Fabian Muir challenges common depictions of North Korea by photographing the daily life of its citizens
“I’m interested in the dynamics between power and ordinary people,” says Fabian Muir. “Especially in nations and societies that operate outside of Western norms.” Muir has travelled to North Korea on five occasions, each time conducting a photographic survey of everyday life in the country. His work interrogates Western perspectives of North Korea, which are often focused on the stark differences that autocracy bestows on the people living there. “Ordinary people in such countries invariably demonstrate the same positive human traits one can find all over the world,” explains Muir. “I try to bring these out where possible.”
Muir’s winning Portrait of Humanity image was taken in an orphanage in Nampo, a port town on the west coast of North Korea.
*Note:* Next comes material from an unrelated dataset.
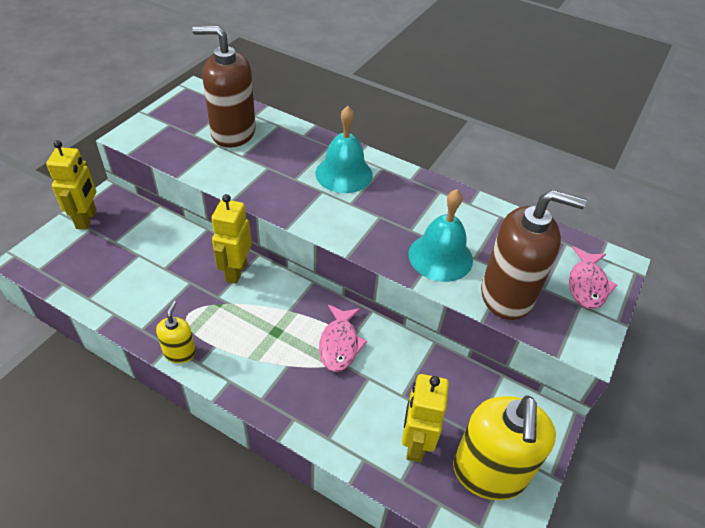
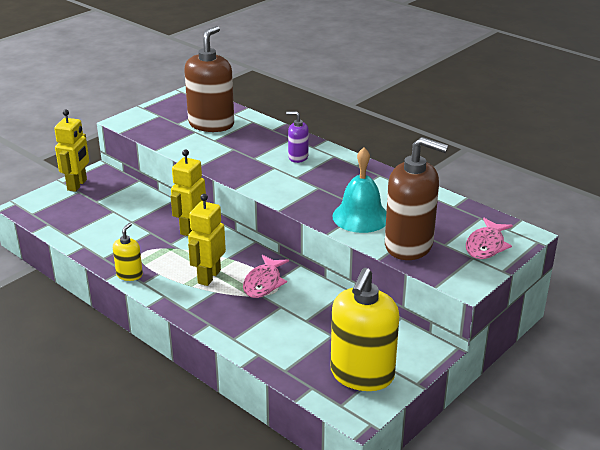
camera: 15 degrees right, 15 degrees down
(233, 133) = (211, 124): brown soap dispenser -> brown soap dispenser turned 90 degrees clockwise
(344, 174) = (298, 157): turquoise bell -> purple soap dispenser
(415, 443) = (305, 350): yellow robot -> yellow robot (209, 277)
He notes that when he first entered the orphanage, the children had been running around, playing. “They were given some kind of cue by a teacher to arrange themselves beneath the leaders’ portraits,” he says. “The idea had been for a more posed portrait with the children looking into the lens, but instead I was struck by how each child appeared to be in a world of his or her own.”
Shooting in North Korea proved to be a challenge because, like the portrait he shot in Nampo, many of the scenarios Muir witnessed were pre-planned. Everyone who visits North Korea is assigned two government guides who accompany them the entire time, keeping a schedule and “controlling where you go and what you see,” explains Muir. “It requires a huge adjustment to one’s method.”